If you’re writing to cloud storage, or otherwise have some filesystem credential dict, put those in output_storage_options.

In addition, you can specify directories to use for various intermediate files:

  • dask worker space (dask_tmp)

  • sharded parquet files (tmp_dir)

  • intermediate resume files (resume_tmp)

Most users are going to be ok with simply setting the tmp_dir for all intermediate file use. For more information on these parameters, when you would use each, and demonstrations of temporary file use see Temporary files and disk usage

How?#

You may want to tweak parameters of the final catalog output, and we have helper arguments for a few of those.

add_hipscat_index - bool - whether or not to add the hipscat spatial index as a column in the resulting catalog. The _hipscat_index field is designed to make many dask operations more performant, but if you do not intend to publish your dataset and do not intend to use dask, then you can suppress generation of this column to save a little space in your final disk usage.

The _hipscat_index uses a high healpix order and a uniqueness counter to create values that can order all points in the sky, according to a nested healpix scheme.

sort_columns - str - column for survey identifier, or other sortable column. If sorting by multiple columns, they should be comma-separated. If add_hipscat_index=True, this sorting will be used to resolve the index counter within the same higher-order pixel space.

use_schema_file - str - path to a parquet file with schema metadata. This will be used for column metadata when writing the files, if specified. For more information on why you would want this file and how to generate it, check out our notebook Unequal schema problems.

debug_stats_only - bool - If True, we will not create the leaf parquet files with the catalog data, and will only generate root-level metadata files representing the full statistics of the final catalog. This can be useful when probing the import process for effectiveness on processing a target dataset.

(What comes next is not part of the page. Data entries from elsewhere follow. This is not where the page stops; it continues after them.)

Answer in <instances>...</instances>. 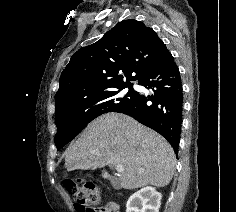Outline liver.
I'll return each instance as SVG.
<instances>
[{
  "mask_svg": "<svg viewBox=\"0 0 236 212\" xmlns=\"http://www.w3.org/2000/svg\"><path fill=\"white\" fill-rule=\"evenodd\" d=\"M98 150L100 155L91 154ZM123 165L118 182L125 189L147 185L165 187L173 177L176 159L171 145L132 117L106 113L93 120L68 148L67 171Z\"/></svg>",
  "mask_w": 236,
  "mask_h": 212,
  "instance_id": "6515ba94",
  "label": "liver"
}]
</instances>
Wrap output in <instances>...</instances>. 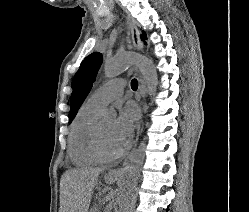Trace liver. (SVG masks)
<instances>
[{
	"label": "liver",
	"instance_id": "liver-1",
	"mask_svg": "<svg viewBox=\"0 0 249 212\" xmlns=\"http://www.w3.org/2000/svg\"><path fill=\"white\" fill-rule=\"evenodd\" d=\"M100 172H103V168H80L64 174V182L67 184V212H88ZM118 178L119 172L111 170L104 176L105 184H115Z\"/></svg>",
	"mask_w": 249,
	"mask_h": 212
}]
</instances>
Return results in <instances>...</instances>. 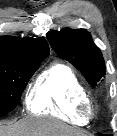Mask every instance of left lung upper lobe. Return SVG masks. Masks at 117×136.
I'll use <instances>...</instances> for the list:
<instances>
[{
	"instance_id": "1",
	"label": "left lung upper lobe",
	"mask_w": 117,
	"mask_h": 136,
	"mask_svg": "<svg viewBox=\"0 0 117 136\" xmlns=\"http://www.w3.org/2000/svg\"><path fill=\"white\" fill-rule=\"evenodd\" d=\"M47 39L54 51L72 63L91 86L103 81L106 73L102 53L84 29L49 31Z\"/></svg>"
}]
</instances>
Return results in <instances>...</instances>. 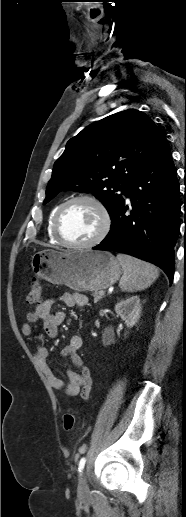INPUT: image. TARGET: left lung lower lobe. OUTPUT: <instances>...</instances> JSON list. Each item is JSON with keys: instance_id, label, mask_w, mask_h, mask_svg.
Listing matches in <instances>:
<instances>
[{"instance_id": "1", "label": "left lung lower lobe", "mask_w": 186, "mask_h": 517, "mask_svg": "<svg viewBox=\"0 0 186 517\" xmlns=\"http://www.w3.org/2000/svg\"><path fill=\"white\" fill-rule=\"evenodd\" d=\"M125 202L111 217V230L95 250L130 254L160 267L170 283L174 277V246L181 209L179 183L171 152L164 139L150 160L128 183Z\"/></svg>"}]
</instances>
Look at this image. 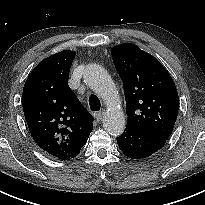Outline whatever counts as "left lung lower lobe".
Instances as JSON below:
<instances>
[{"mask_svg": "<svg viewBox=\"0 0 205 205\" xmlns=\"http://www.w3.org/2000/svg\"><path fill=\"white\" fill-rule=\"evenodd\" d=\"M166 140L160 136L126 126L123 134L117 138V143L127 157L142 159L160 150Z\"/></svg>", "mask_w": 205, "mask_h": 205, "instance_id": "0a47b994", "label": "left lung lower lobe"}]
</instances>
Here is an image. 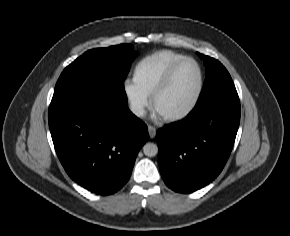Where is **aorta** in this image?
Returning <instances> with one entry per match:
<instances>
[{
  "label": "aorta",
  "mask_w": 290,
  "mask_h": 236,
  "mask_svg": "<svg viewBox=\"0 0 290 236\" xmlns=\"http://www.w3.org/2000/svg\"><path fill=\"white\" fill-rule=\"evenodd\" d=\"M143 152L148 157H154L158 154V146L154 143H146L143 146Z\"/></svg>",
  "instance_id": "762f6f07"
}]
</instances>
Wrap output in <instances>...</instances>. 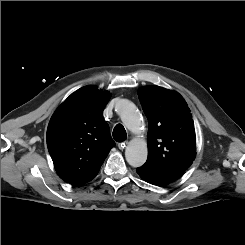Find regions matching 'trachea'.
I'll use <instances>...</instances> for the list:
<instances>
[{
	"label": "trachea",
	"mask_w": 245,
	"mask_h": 245,
	"mask_svg": "<svg viewBox=\"0 0 245 245\" xmlns=\"http://www.w3.org/2000/svg\"><path fill=\"white\" fill-rule=\"evenodd\" d=\"M113 138L117 142H123L127 138L126 130L121 124H117L113 130Z\"/></svg>",
	"instance_id": "trachea-1"
}]
</instances>
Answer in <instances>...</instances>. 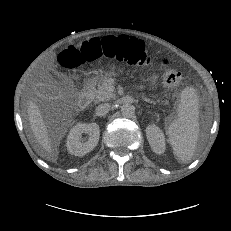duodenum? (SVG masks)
Listing matches in <instances>:
<instances>
[{
  "instance_id": "obj_1",
  "label": "duodenum",
  "mask_w": 231,
  "mask_h": 231,
  "mask_svg": "<svg viewBox=\"0 0 231 231\" xmlns=\"http://www.w3.org/2000/svg\"><path fill=\"white\" fill-rule=\"evenodd\" d=\"M93 85H94V80L88 79L86 82V90L78 99V104L83 109L87 108L91 102Z\"/></svg>"
}]
</instances>
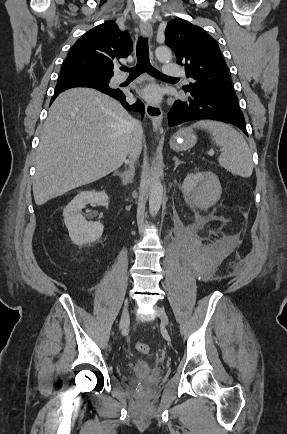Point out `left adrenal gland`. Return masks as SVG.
I'll return each instance as SVG.
<instances>
[{
	"instance_id": "left-adrenal-gland-1",
	"label": "left adrenal gland",
	"mask_w": 287,
	"mask_h": 434,
	"mask_svg": "<svg viewBox=\"0 0 287 434\" xmlns=\"http://www.w3.org/2000/svg\"><path fill=\"white\" fill-rule=\"evenodd\" d=\"M173 161L175 162V167L174 169H176L178 167L179 164L184 163L183 161H180L176 156L173 157Z\"/></svg>"
}]
</instances>
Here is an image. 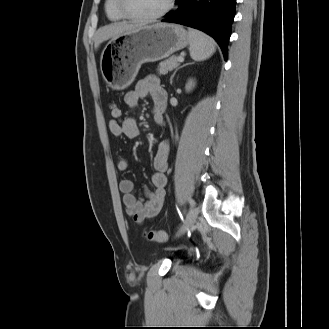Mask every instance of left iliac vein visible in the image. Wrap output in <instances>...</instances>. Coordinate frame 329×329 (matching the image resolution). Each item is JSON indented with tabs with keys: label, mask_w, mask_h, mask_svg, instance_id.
<instances>
[{
	"label": "left iliac vein",
	"mask_w": 329,
	"mask_h": 329,
	"mask_svg": "<svg viewBox=\"0 0 329 329\" xmlns=\"http://www.w3.org/2000/svg\"><path fill=\"white\" fill-rule=\"evenodd\" d=\"M198 213L199 210L197 207H192L189 210L185 224L179 229L178 235L184 233L188 228H190L196 222Z\"/></svg>",
	"instance_id": "obj_1"
}]
</instances>
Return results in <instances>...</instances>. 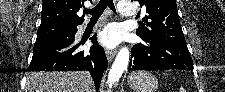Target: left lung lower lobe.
I'll list each match as a JSON object with an SVG mask.
<instances>
[{
	"label": "left lung lower lobe",
	"mask_w": 225,
	"mask_h": 92,
	"mask_svg": "<svg viewBox=\"0 0 225 92\" xmlns=\"http://www.w3.org/2000/svg\"><path fill=\"white\" fill-rule=\"evenodd\" d=\"M131 49L129 70L193 69V61L186 44L171 40L142 39Z\"/></svg>",
	"instance_id": "1"
}]
</instances>
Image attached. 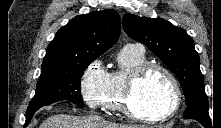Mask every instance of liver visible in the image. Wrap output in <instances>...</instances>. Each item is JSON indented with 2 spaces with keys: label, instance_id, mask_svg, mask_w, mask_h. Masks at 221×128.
<instances>
[{
  "label": "liver",
  "instance_id": "6515ba94",
  "mask_svg": "<svg viewBox=\"0 0 221 128\" xmlns=\"http://www.w3.org/2000/svg\"><path fill=\"white\" fill-rule=\"evenodd\" d=\"M40 128H155L145 125H123L106 121L104 118L91 114L87 116H73L56 114L48 117ZM157 128V127H156ZM158 128H162L158 126Z\"/></svg>",
  "mask_w": 221,
  "mask_h": 128
}]
</instances>
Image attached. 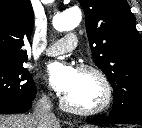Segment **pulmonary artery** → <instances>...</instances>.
I'll use <instances>...</instances> for the list:
<instances>
[{
  "label": "pulmonary artery",
  "instance_id": "e3ab8cb5",
  "mask_svg": "<svg viewBox=\"0 0 142 128\" xmlns=\"http://www.w3.org/2000/svg\"><path fill=\"white\" fill-rule=\"evenodd\" d=\"M78 44L77 36L74 33L65 35L59 41L50 45L45 54L48 56H57L60 54L68 53L76 49Z\"/></svg>",
  "mask_w": 142,
  "mask_h": 128
}]
</instances>
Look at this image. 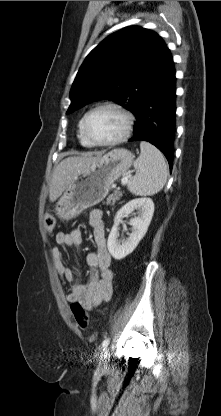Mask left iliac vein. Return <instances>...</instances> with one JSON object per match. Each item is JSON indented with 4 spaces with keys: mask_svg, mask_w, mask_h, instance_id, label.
<instances>
[{
    "mask_svg": "<svg viewBox=\"0 0 221 416\" xmlns=\"http://www.w3.org/2000/svg\"><path fill=\"white\" fill-rule=\"evenodd\" d=\"M106 353H107V351H106ZM99 366H100L101 368H102L103 366H105V361H104L103 357H102V359L100 360Z\"/></svg>",
    "mask_w": 221,
    "mask_h": 416,
    "instance_id": "1",
    "label": "left iliac vein"
}]
</instances>
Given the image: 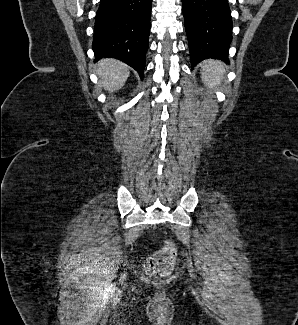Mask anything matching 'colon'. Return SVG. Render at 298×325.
<instances>
[{"label":"colon","instance_id":"1","mask_svg":"<svg viewBox=\"0 0 298 325\" xmlns=\"http://www.w3.org/2000/svg\"><path fill=\"white\" fill-rule=\"evenodd\" d=\"M175 250L171 245L153 254L146 262L145 268L149 275L167 276L174 268Z\"/></svg>","mask_w":298,"mask_h":325}]
</instances>
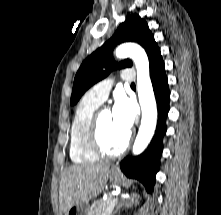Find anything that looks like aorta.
<instances>
[{
    "label": "aorta",
    "mask_w": 221,
    "mask_h": 215,
    "mask_svg": "<svg viewBox=\"0 0 221 215\" xmlns=\"http://www.w3.org/2000/svg\"><path fill=\"white\" fill-rule=\"evenodd\" d=\"M118 58L130 57L137 70V90L142 110L141 125L133 145V154L139 155L151 141L157 124V106L149 75V60L145 50L135 43L117 47Z\"/></svg>",
    "instance_id": "obj_1"
}]
</instances>
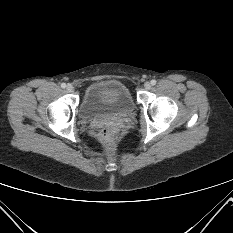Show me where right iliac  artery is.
I'll return each mask as SVG.
<instances>
[{
    "mask_svg": "<svg viewBox=\"0 0 233 233\" xmlns=\"http://www.w3.org/2000/svg\"><path fill=\"white\" fill-rule=\"evenodd\" d=\"M61 87H62V88H66V84H65V83H62V84H61Z\"/></svg>",
    "mask_w": 233,
    "mask_h": 233,
    "instance_id": "obj_1",
    "label": "right iliac artery"
}]
</instances>
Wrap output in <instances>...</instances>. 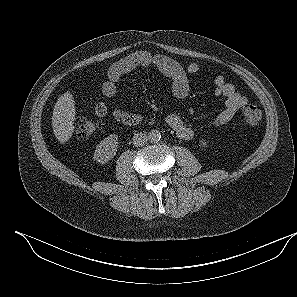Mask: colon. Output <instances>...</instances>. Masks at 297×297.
<instances>
[{"label":"colon","mask_w":297,"mask_h":297,"mask_svg":"<svg viewBox=\"0 0 297 297\" xmlns=\"http://www.w3.org/2000/svg\"><path fill=\"white\" fill-rule=\"evenodd\" d=\"M262 119V110L258 105L248 104L243 107L242 120L246 126H257ZM76 135L79 138H85L92 135L99 127L97 122L87 118L80 117L74 124Z\"/></svg>","instance_id":"5ec220e1"}]
</instances>
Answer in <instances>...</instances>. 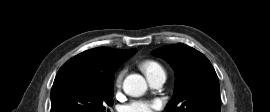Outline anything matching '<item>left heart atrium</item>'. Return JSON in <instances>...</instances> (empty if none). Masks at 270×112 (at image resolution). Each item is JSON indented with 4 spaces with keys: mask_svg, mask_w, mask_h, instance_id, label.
I'll list each match as a JSON object with an SVG mask.
<instances>
[{
    "mask_svg": "<svg viewBox=\"0 0 270 112\" xmlns=\"http://www.w3.org/2000/svg\"><path fill=\"white\" fill-rule=\"evenodd\" d=\"M159 101H132L123 106L122 112H153L160 108Z\"/></svg>",
    "mask_w": 270,
    "mask_h": 112,
    "instance_id": "39dd6f15",
    "label": "left heart atrium"
}]
</instances>
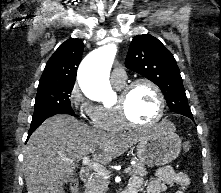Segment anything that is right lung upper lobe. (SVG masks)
Listing matches in <instances>:
<instances>
[{"label": "right lung upper lobe", "mask_w": 221, "mask_h": 193, "mask_svg": "<svg viewBox=\"0 0 221 193\" xmlns=\"http://www.w3.org/2000/svg\"><path fill=\"white\" fill-rule=\"evenodd\" d=\"M83 50L80 39L70 38L62 43L48 60L38 87L74 85Z\"/></svg>", "instance_id": "1"}]
</instances>
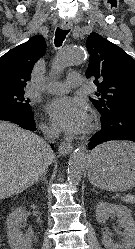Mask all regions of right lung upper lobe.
Wrapping results in <instances>:
<instances>
[{"label": "right lung upper lobe", "mask_w": 135, "mask_h": 249, "mask_svg": "<svg viewBox=\"0 0 135 249\" xmlns=\"http://www.w3.org/2000/svg\"><path fill=\"white\" fill-rule=\"evenodd\" d=\"M45 39L36 35L0 58V91H24L35 62L44 55Z\"/></svg>", "instance_id": "obj_1"}]
</instances>
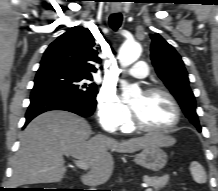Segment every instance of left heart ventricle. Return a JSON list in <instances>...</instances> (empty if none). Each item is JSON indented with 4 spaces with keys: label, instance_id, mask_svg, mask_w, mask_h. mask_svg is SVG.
Here are the masks:
<instances>
[{
    "label": "left heart ventricle",
    "instance_id": "left-heart-ventricle-1",
    "mask_svg": "<svg viewBox=\"0 0 218 191\" xmlns=\"http://www.w3.org/2000/svg\"><path fill=\"white\" fill-rule=\"evenodd\" d=\"M140 121L150 128H165L172 124L175 118L170 101L163 95H145L141 93L131 103Z\"/></svg>",
    "mask_w": 218,
    "mask_h": 191
}]
</instances>
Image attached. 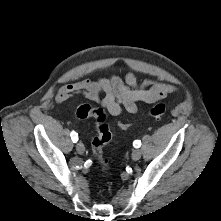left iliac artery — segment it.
I'll use <instances>...</instances> for the list:
<instances>
[{"label":"left iliac artery","instance_id":"44dca946","mask_svg":"<svg viewBox=\"0 0 221 221\" xmlns=\"http://www.w3.org/2000/svg\"><path fill=\"white\" fill-rule=\"evenodd\" d=\"M133 146H134L135 148H139V147L141 146V141H140V140L134 141Z\"/></svg>","mask_w":221,"mask_h":221}]
</instances>
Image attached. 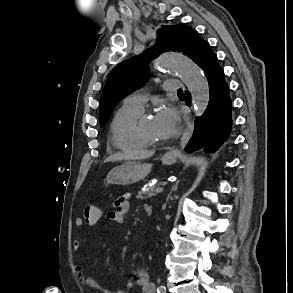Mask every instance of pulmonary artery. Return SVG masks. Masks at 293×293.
Wrapping results in <instances>:
<instances>
[{"label": "pulmonary artery", "instance_id": "1", "mask_svg": "<svg viewBox=\"0 0 293 293\" xmlns=\"http://www.w3.org/2000/svg\"><path fill=\"white\" fill-rule=\"evenodd\" d=\"M182 82L179 80H167L164 82L163 84V89L165 91H177L182 87ZM147 101V96L144 93H133L131 95H129L124 103L126 105H130V106H134L140 109H143L144 104Z\"/></svg>", "mask_w": 293, "mask_h": 293}]
</instances>
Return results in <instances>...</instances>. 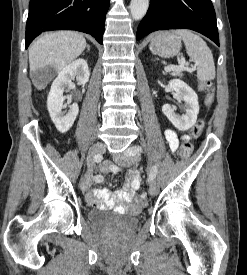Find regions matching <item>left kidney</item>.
<instances>
[{
  "label": "left kidney",
  "instance_id": "obj_1",
  "mask_svg": "<svg viewBox=\"0 0 247 275\" xmlns=\"http://www.w3.org/2000/svg\"><path fill=\"white\" fill-rule=\"evenodd\" d=\"M169 84L184 101L185 113L182 115L175 113L169 104L163 105L162 112L178 130L186 131L196 123L199 113L198 96L189 85L180 79H173L169 81Z\"/></svg>",
  "mask_w": 247,
  "mask_h": 275
}]
</instances>
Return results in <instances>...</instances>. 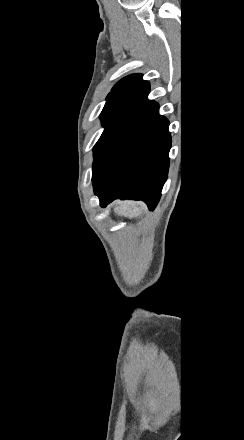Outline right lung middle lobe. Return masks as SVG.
Segmentation results:
<instances>
[{
    "mask_svg": "<svg viewBox=\"0 0 244 440\" xmlns=\"http://www.w3.org/2000/svg\"><path fill=\"white\" fill-rule=\"evenodd\" d=\"M135 98H120L107 100V103L100 115L102 125L105 127L100 139L94 147V156L99 152L102 144L116 126V124L139 102Z\"/></svg>",
    "mask_w": 244,
    "mask_h": 440,
    "instance_id": "dd1d6c3e",
    "label": "right lung middle lobe"
}]
</instances>
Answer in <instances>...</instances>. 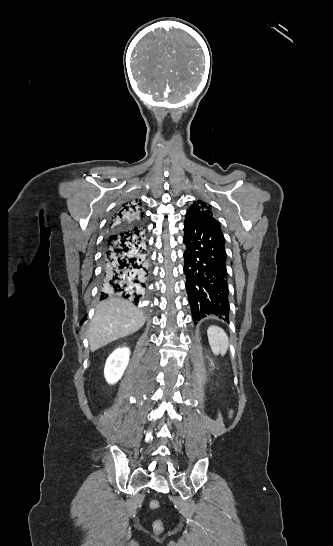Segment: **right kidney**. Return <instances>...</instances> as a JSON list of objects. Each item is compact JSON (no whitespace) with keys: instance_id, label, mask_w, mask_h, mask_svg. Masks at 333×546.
Masks as SVG:
<instances>
[{"instance_id":"obj_1","label":"right kidney","mask_w":333,"mask_h":546,"mask_svg":"<svg viewBox=\"0 0 333 546\" xmlns=\"http://www.w3.org/2000/svg\"><path fill=\"white\" fill-rule=\"evenodd\" d=\"M130 350L127 347L117 348L106 360L104 375L108 383H116L123 375L128 362Z\"/></svg>"}]
</instances>
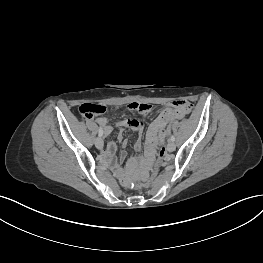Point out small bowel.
<instances>
[{"instance_id":"1","label":"small bowel","mask_w":263,"mask_h":263,"mask_svg":"<svg viewBox=\"0 0 263 263\" xmlns=\"http://www.w3.org/2000/svg\"><path fill=\"white\" fill-rule=\"evenodd\" d=\"M138 103V102H136ZM185 115V110L182 107L175 108L171 104L170 108L162 110L155 120L150 125L147 136H146V156L144 163L146 164L144 173L147 176H150L153 171L156 163L160 160L159 155L157 154L156 146L163 142V139L166 135L165 128L168 124L174 120L180 119ZM99 127L102 128L104 136H108L112 132V127L108 124V121L105 117H99L96 120ZM116 126L121 129L130 128L138 133H141L144 128V123L140 119H121L116 122ZM123 140L122 132L118 135V141ZM135 148L137 150L142 149V143L140 141L136 142ZM116 152V144L114 142H109L106 145L104 150V157L107 159H113ZM127 155V151L124 150L121 153V158L124 159ZM121 176H124L122 169L119 170Z\"/></svg>"}]
</instances>
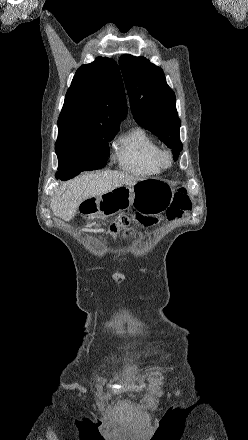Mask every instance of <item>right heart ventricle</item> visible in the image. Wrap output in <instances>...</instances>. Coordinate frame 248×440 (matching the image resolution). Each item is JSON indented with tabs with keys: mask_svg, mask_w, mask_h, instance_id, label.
I'll return each instance as SVG.
<instances>
[{
	"mask_svg": "<svg viewBox=\"0 0 248 440\" xmlns=\"http://www.w3.org/2000/svg\"><path fill=\"white\" fill-rule=\"evenodd\" d=\"M159 145L141 128H133L117 141L115 154L121 170L132 175L147 177L161 173L157 155Z\"/></svg>",
	"mask_w": 248,
	"mask_h": 440,
	"instance_id": "right-heart-ventricle-1",
	"label": "right heart ventricle"
}]
</instances>
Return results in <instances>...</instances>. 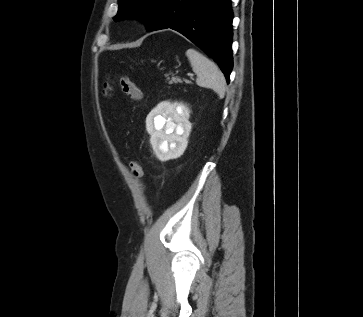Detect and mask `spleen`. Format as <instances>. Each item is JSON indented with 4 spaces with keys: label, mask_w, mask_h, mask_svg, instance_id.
I'll list each match as a JSON object with an SVG mask.
<instances>
[{
    "label": "spleen",
    "mask_w": 363,
    "mask_h": 317,
    "mask_svg": "<svg viewBox=\"0 0 363 317\" xmlns=\"http://www.w3.org/2000/svg\"><path fill=\"white\" fill-rule=\"evenodd\" d=\"M193 71L197 75L196 83L200 87L213 89L220 97H224L226 81L218 66L195 49L186 51Z\"/></svg>",
    "instance_id": "1"
}]
</instances>
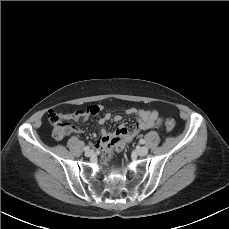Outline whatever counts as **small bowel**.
Masks as SVG:
<instances>
[{
  "label": "small bowel",
  "instance_id": "c3829d8e",
  "mask_svg": "<svg viewBox=\"0 0 229 229\" xmlns=\"http://www.w3.org/2000/svg\"><path fill=\"white\" fill-rule=\"evenodd\" d=\"M125 113L128 115L136 116L135 128L129 130L124 124H121L118 126L115 133H111L106 128H102L100 131L101 139L95 143L96 148H99L102 151H112L113 147L111 145V142L114 138H120L121 143L131 142L136 137L139 131L148 130L155 125V120L157 117V113L155 111L128 108L125 110ZM88 117L89 115L84 110H77L67 115V118L71 120H87ZM110 119L111 115L109 113H106L103 116H101L97 122L99 125L102 126ZM113 120L115 122H120L122 120V116L117 114L113 117ZM68 130L75 133L82 132L81 128L74 126H70Z\"/></svg>",
  "mask_w": 229,
  "mask_h": 229
}]
</instances>
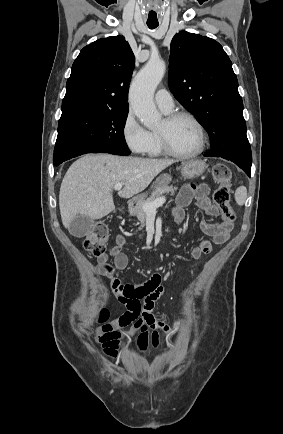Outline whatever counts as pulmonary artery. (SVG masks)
<instances>
[{
	"instance_id": "pulmonary-artery-1",
	"label": "pulmonary artery",
	"mask_w": 283,
	"mask_h": 434,
	"mask_svg": "<svg viewBox=\"0 0 283 434\" xmlns=\"http://www.w3.org/2000/svg\"><path fill=\"white\" fill-rule=\"evenodd\" d=\"M156 105L164 112H170L174 108V101L166 89H159L155 94Z\"/></svg>"
}]
</instances>
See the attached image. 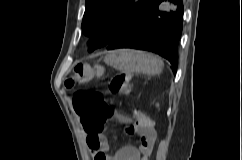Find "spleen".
Returning <instances> with one entry per match:
<instances>
[{
	"instance_id": "3e777b00",
	"label": "spleen",
	"mask_w": 242,
	"mask_h": 160,
	"mask_svg": "<svg viewBox=\"0 0 242 160\" xmlns=\"http://www.w3.org/2000/svg\"><path fill=\"white\" fill-rule=\"evenodd\" d=\"M159 62H160V65H161V68H162V66H163V62L159 59Z\"/></svg>"
}]
</instances>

epoch - str - astronomical epoch for the data. defaults to "J2000"

catalog_type - "object" or "source". Indicates the level of catalog data, using the LSST nomenclature:

  • object - things in the sky (e.g. stars, galaxies)

  • source - detections of things in the sky at some point in time.

Some data providers split detection-level data into a separate catalog, to make object catalogs smaller, and reflects a relational data model.